O pesquisador ressalta que para as pesquisas avançarem na identificação da dor com o uso da inteligência artificial é preciso ampliar o banco de dados imagéticos. “Como são os dados que alimentam o algoritmo, quanto mais dados, melhor fica. Senão começa a ter erros”, afirma ele, que vê no recurso da IA uma nova tendência de pesquisas.

Promover bem-estar animal também traz retornos financeiros

Além do caráter ético de amenizar o sofrimento dos animais, o professor também atenta para o fato de que investir em analgesia acarreta em ganhos financeiros para os criadores de animais de produção, como bovinos, suínos e ovinos. Um exemplo, segundo ele, está na analgesia para a castração de porcos que, ainda hoje, é realizada sem anestesia em quase todo o mundo.

“A dor compromete não apenas o bem-estar animal quanto à produção de leite, ganho de peso, ou seja, tudo o que é de interesse do produtor. Fizemos um estudo em suínos que comprova que a castração com anestesia local faz com que o animal ganhe mais peso. Isso quer dizer que, mesmo com o custo da anestesia, a analgesia é vantajosa do ponto de vista financeiro”, declara.

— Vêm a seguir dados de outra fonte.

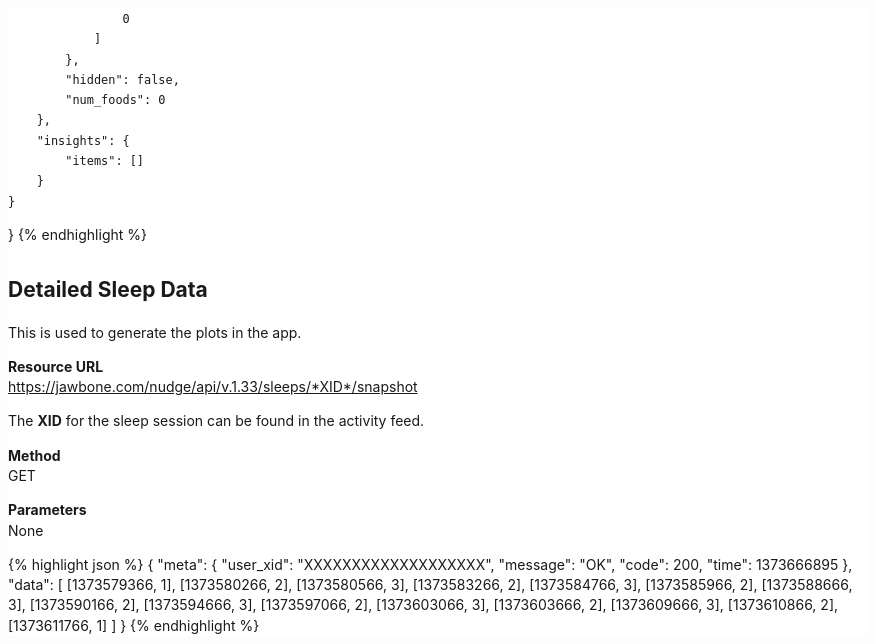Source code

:                     0
                ]
            },
            "hidden": false,
            "num_foods": 0
        },
        "insights": {
            "items": []
        }
    }
}
{% endhighlight %}

## Detailed Sleep Data ##
This is used to generate the plots in the app.<br />

<b>Resource URL</b><br />
https://jawbone.com/nudge/api/v.1.33/sleeps/*XID*/snapshot

The **XID** for the sleep session can be found in the activity feed.

<b>Method</b><br />
GET

<b>Parameters</b><br />
None

{% highlight json %}
{
    "meta": {
        "user_xid": "XXXXXXXXXXXXXXXXXXX",
        "message": "OK",
        "code": 200,
        "time": 1373666895
    },
    "data": [
        [1373579366, 1],
        [1373580266, 2],
        [1373580566, 3],
        [1373583266, 2],
        [1373584766, 3],
        [1373585966, 2],
        [1373588666, 3],
        [1373590166, 2],
        [1373594666, 3],
        [1373597066, 2],
        [1373603066, 3],
        [1373603666, 2],
        [1373609666, 3],
        [1373610866, 2],
        [1373611766, 1]
    ]
}
{% endhighlight %}
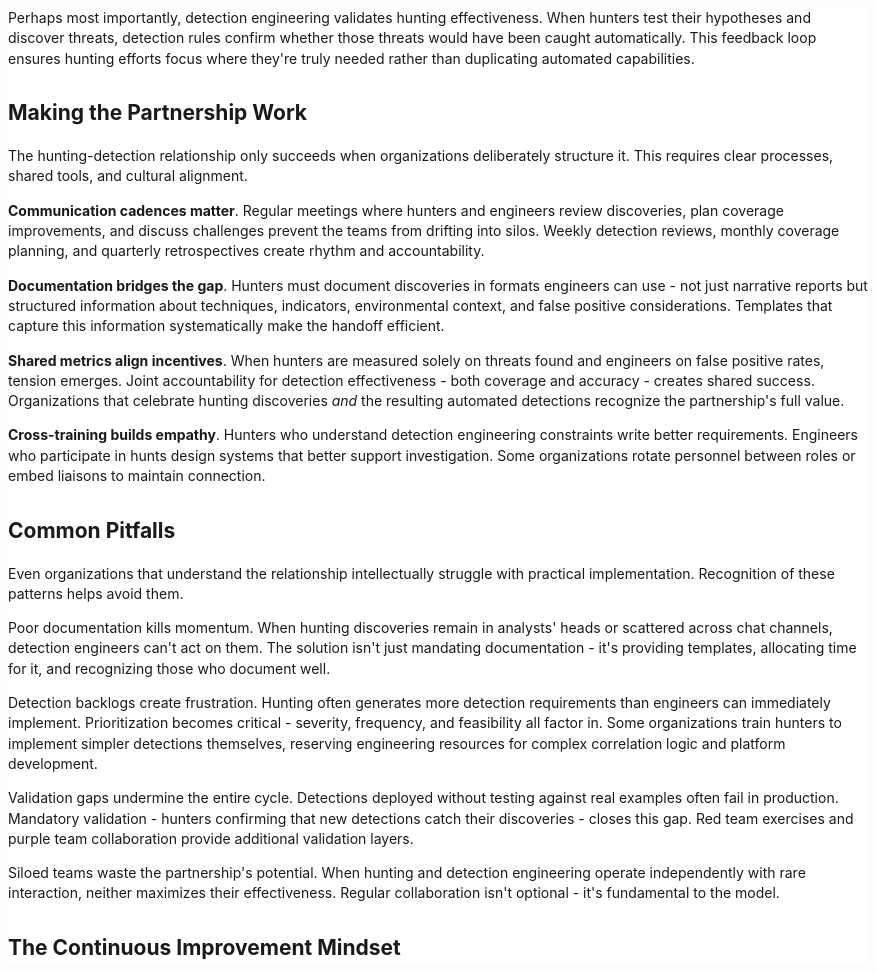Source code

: Perhaps most importantly, detection engineering validates hunting effectiveness. When hunters test their hypotheses and discover threats, detection rules confirm whether those threats would have been caught automatically. This feedback loop ensures hunting efforts focus where they're truly needed rather than duplicating automated capabilities.

## Making the Partnership Work

The hunting-detection relationship only succeeds when organizations deliberately structure it. This requires clear processes, shared tools, and cultural alignment.

**Communication cadences matter**. Regular meetings where hunters and engineers review discoveries, plan coverage improvements, and discuss challenges prevent the teams from drifting into silos. Weekly detection reviews, monthly coverage planning, and quarterly retrospectives create rhythm and accountability.

**Documentation bridges the gap**. Hunters must document discoveries in formats engineers can use - not just narrative reports but structured information about techniques, indicators, environmental context, and false positive considerations. Templates that capture this information systematically make the handoff efficient.

**Shared metrics align incentives**. When hunters are measured solely on threats found and engineers on false positive rates, tension emerges. Joint accountability for detection effectiveness - both coverage and accuracy - creates shared success. Organizations that celebrate hunting discoveries _and_ the resulting automated detections recognize the partnership's full value.

**Cross-training builds empathy**. Hunters who understand detection engineering constraints write better requirements. Engineers who participate in hunts design systems that better support investigation. Some organizations rotate personnel between roles or embed liaisons to maintain connection.


## Common Pitfalls

Even organizations that understand the relationship intellectually struggle with practical implementation. Recognition of these patterns helps avoid them.

Poor documentation kills momentum. When hunting discoveries remain in analysts' heads or scattered across chat channels, detection engineers can't act on them. The solution isn't just mandating documentation - it's providing templates, allocating time for it, and recognizing those who document well.

Detection backlogs create frustration. Hunting often generates more detection requirements than engineers can immediately implement. Prioritization becomes critical - severity, frequency, and feasibility all factor in. Some organizations train hunters to implement simpler detections themselves, reserving engineering resources for complex correlation logic and platform development.

Validation gaps undermine the entire cycle. Detections deployed without testing against real examples often fail in production. Mandatory validation - hunters confirming that new detections catch their discoveries - closes this gap. Red team exercises and purple team collaboration provide additional validation layers.

Siloed teams waste the partnership's potential. When hunting and detection engineering operate independently with rare interaction, neither maximizes their effectiveness. Regular collaboration isn't optional - it's fundamental to the model.

## The Continuous Improvement Mindset
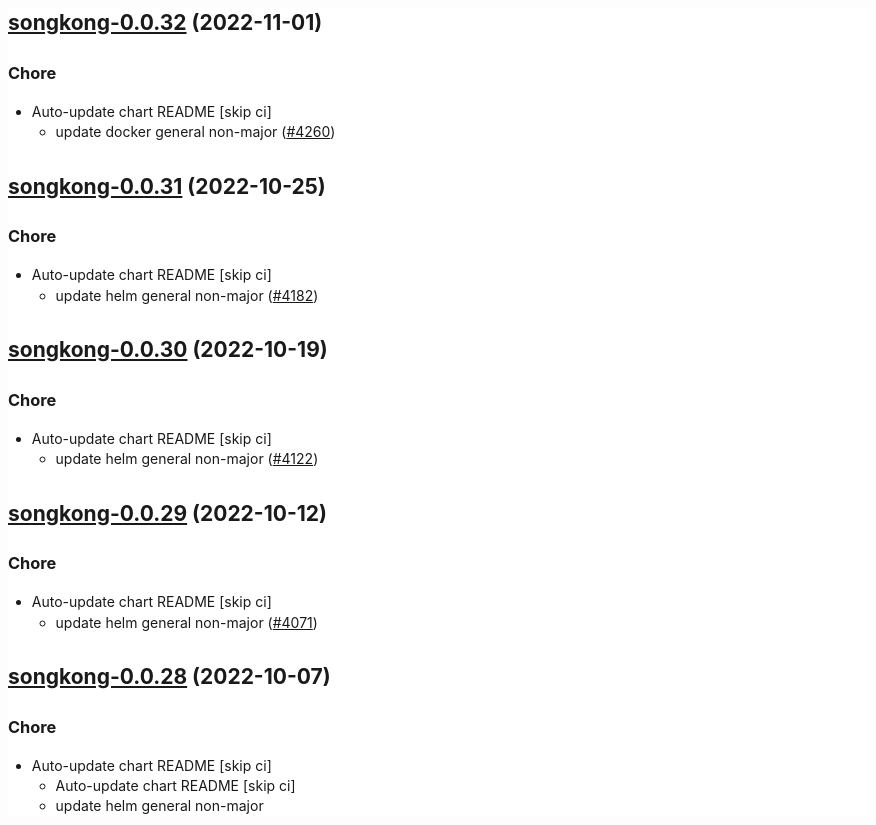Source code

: 


## [songkong-0.0.32](https://github.com/truecharts/charts/compare/songkong-0.0.31...songkong-0.0.32) (2022-11-01)

### Chore

- Auto-update chart README [skip ci]
  - update docker general non-major ([#4260](https://github.com/truecharts/charts/issues/4260))




## [songkong-0.0.31](https://github.com/truecharts/charts/compare/songkong-0.0.30...songkong-0.0.31) (2022-10-25)

### Chore

- Auto-update chart README [skip ci]
  - update helm general non-major ([#4182](https://github.com/truecharts/charts/issues/4182))




## [songkong-0.0.30](https://github.com/truecharts/charts/compare/songkong-0.0.29...songkong-0.0.30) (2022-10-19)

### Chore

- Auto-update chart README [skip ci]
  - update helm general non-major ([#4122](https://github.com/truecharts/charts/issues/4122))




## [songkong-0.0.29](https://github.com/truecharts/charts/compare/songkong-0.0.28...songkong-0.0.29) (2022-10-12)

### Chore

- Auto-update chart README [skip ci]
  - update helm general non-major ([#4071](https://github.com/truecharts/charts/issues/4071))




## [songkong-0.0.28](https://github.com/truecharts/charts/compare/songkong-0.0.27...songkong-0.0.28) (2022-10-07)

### Chore

- Auto-update chart README [skip ci]
  - Auto-update chart README [skip ci]
  - update helm general non-major
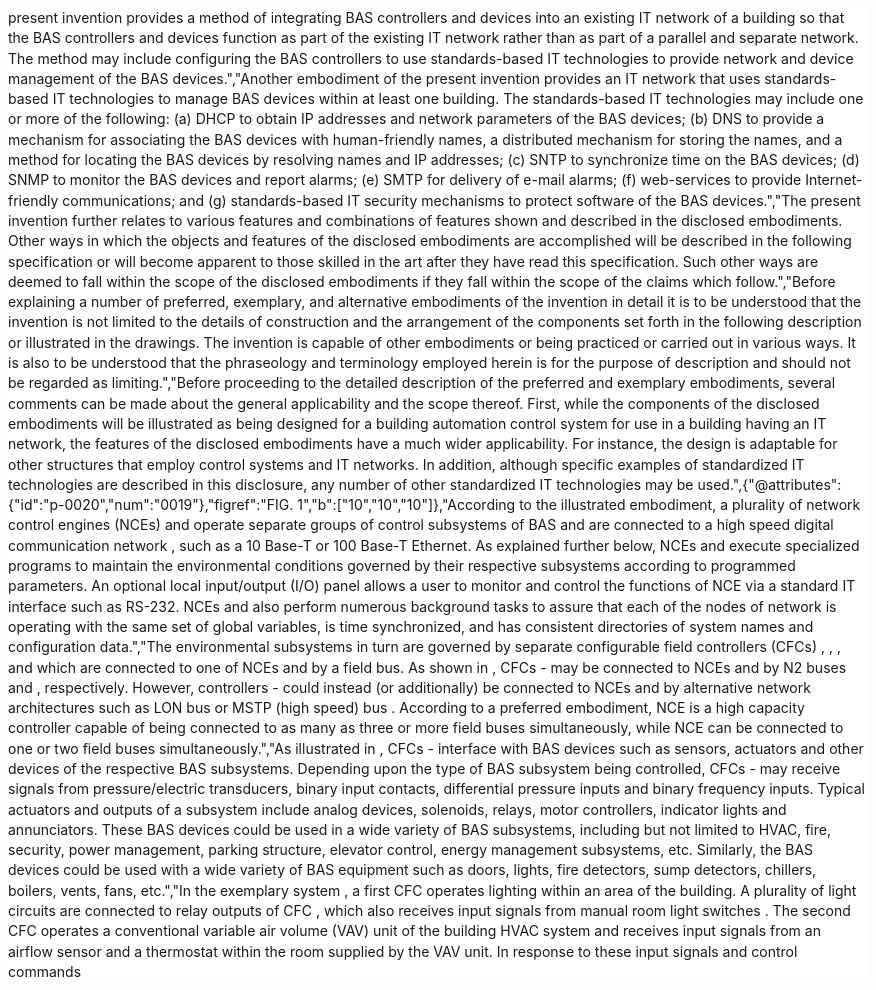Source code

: present invention provides a method of integrating BAS controllers and devices into an existing IT network of a building so that the BAS controllers and devices function as part of the existing IT network rather than as part of a parallel and separate network. The method may include configuring the BAS controllers to use standards-based IT technologies to provide network and device management of the BAS devices.","Another embodiment of the present invention provides an IT network that uses standards-based IT technologies to manage BAS devices within at least one building. The standards-based IT technologies may include one or more of the following: (a) DHCP to obtain IP addresses and network parameters of the BAS devices; (b) DNS to provide a mechanism for associating the BAS devices with human-friendly names, a distributed mechanism for storing the names, and a method for locating the BAS devices by resolving names and IP addresses; (c) SNTP to synchronize time on the BAS devices; (d) SNMP to monitor the BAS devices and report alarms; (e) SMTP for delivery of e-mail alarms; (f) web-services to provide Internet-friendly communications; and (g) standards-based IT security mechanisms to protect software of the BAS devices.","The present invention further relates to various features and combinations of features shown and described in the disclosed embodiments. Other ways in which the objects and features of the disclosed embodiments are accomplished will be described in the following specification or will become apparent to those skilled in the art after they have read this specification. Such other ways are deemed to fall within the scope of the disclosed embodiments if they fall within the scope of the claims which follow.","Before explaining a number of preferred, exemplary, and alternative embodiments of the invention in detail it is to be understood that the invention is not limited to the details of construction and the arrangement of the components set forth in the following description or illustrated in the drawings. The invention is capable of other embodiments or being practiced or carried out in various ways. It is also to be understood that the phraseology and terminology employed herein is for the purpose of description and should not be regarded as limiting.","Before proceeding to the detailed description of the preferred and exemplary embodiments, several comments can be made about the general applicability and the scope thereof. First, while the components of the disclosed embodiments will be illustrated as being designed for a building automation control system for use in a building having an IT network, the features of the disclosed embodiments have a much wider applicability. For instance, the design is adaptable for other structures that employ control systems and IT networks. In addition, although specific examples of standardized IT technologies are described in this disclosure, any number of other standardized IT technologies may be used.",{"@attributes":{"id":"p-0020","num":"0019"},"figref":"FIG. 1","b":["10","10","10"]},"According to the illustrated embodiment, a plurality of network control engines (NCEs)  and  operate separate groups of control subsystems of BAS  and are connected to a high speed digital communication network , such as a 10 Base-T or 100 Base-T Ethernet. As explained further below, NCEs  and  execute specialized programs to maintain the environmental conditions governed by their respective subsystems according to programmed parameters. An optional local input\/output (I\/O) panel  allows a user to monitor and control the functions of NCE  via a standard IT interface such as RS-232. NCEs  and  also perform numerous background tasks to assure that each of the nodes of network  is operating with the same set of global variables, is time synchronized, and has consistent directories of system names and configuration data.","The environmental subsystems in turn are governed by separate configurable field controllers (CFCs) , , ,  and  which are connected to one of NCEs  and  by a field bus. As shown in , CFCs - may be connected to NCEs  and  by N2 buses  and , respectively. However, controllers - could instead (or additionally) be connected to NCEs  and  by alternative network architectures such as LON bus  or MSTP (high speed) bus . According to a preferred embodiment, NCE  is a high capacity controller capable of being connected to as many as three or more field buses simultaneously, while NCE  can be connected to one or two field buses simultaneously.","As illustrated in , CFCs - interface with BAS devices such as sensors, actuators and other devices of the respective BAS subsystems. Depending upon the type of BAS subsystem being controlled, CFCs - may receive signals from pressure\/electric transducers, binary input contacts, differential pressure inputs and binary frequency inputs. Typical actuators and outputs of a subsystem include analog devices, solenoids, relays, motor controllers, indicator lights and annunciators. These BAS devices could be used in a wide variety of BAS subsystems, including but not limited to HVAC, fire, security, power management, parking structure, elevator control, energy management subsystems, etc. Similarly, the BAS devices could be used with a wide variety of BAS equipment such as doors, lights, fire detectors, sump detectors, chillers, boilers, vents, fans, etc.","In the exemplary system , a first CFC  operates lighting within an area of the building. A plurality of light circuits  are connected to relay outputs of CFC , which also receives input signals from manual room light switches . The second CFC  operates a conventional variable air volume (VAV) unit  of the building HVAC system and receives input signals from an airflow sensor  and a thermostat  within the room supplied by the VAV unit. In response to these input signals and control commands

Luna avalia que os cuidados tanto com animais de produção quanto de pesquisa evoluíram bastante desde o início de sua carreira. Um dos pontos de destaque foi a criação do Conselho Nacional de Controle de Experimentação Animal (Concea), órgão integrante do Ministério da Ciência e Tecnologia, que passou a garantir a formulação de normas relativas à utilização humanitária de animais para o ensino e pesquisa científica.

No que tange a produção leiteira e de corte, muitos produtores já entenderam que o bem-estar animal influencia na produção e investem nisso. Ainda assim, a produção de suínos e aves continua muito precária, deixando esses animais confinados em espaços em que eles não podem se coçar, se mexer nem se levantar.

“Bem-estar não é apenas dor. Existem as famosas cinco liberdades que preconizam que o animal esteja livre de fome, sede, dor, doença e do medo. Antigamente, dizia-se que se o animal estivesse se reproduzindo, estava tudo bem. Mas uma porca pode até não ter medo, mas ela tem muita frustração psíquica ao não conseguir nem se coçar. E isso também é relevante”, garante o pesquisador.